WHAT NEEDS TO BE DONE:
Records follow. Pull out every line that contains "товары".

Saved entries
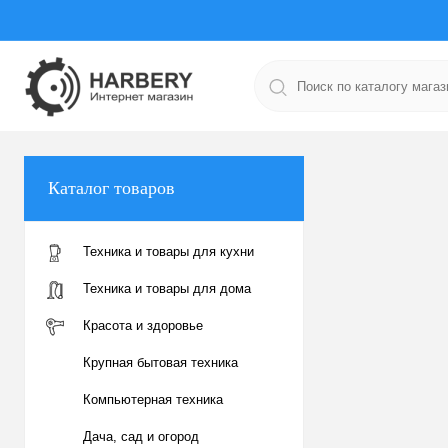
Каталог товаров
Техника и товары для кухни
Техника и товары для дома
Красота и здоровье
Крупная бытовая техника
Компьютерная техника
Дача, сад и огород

RESPONSE AREA:
Техника и товары для кухни
Техника и товары для дома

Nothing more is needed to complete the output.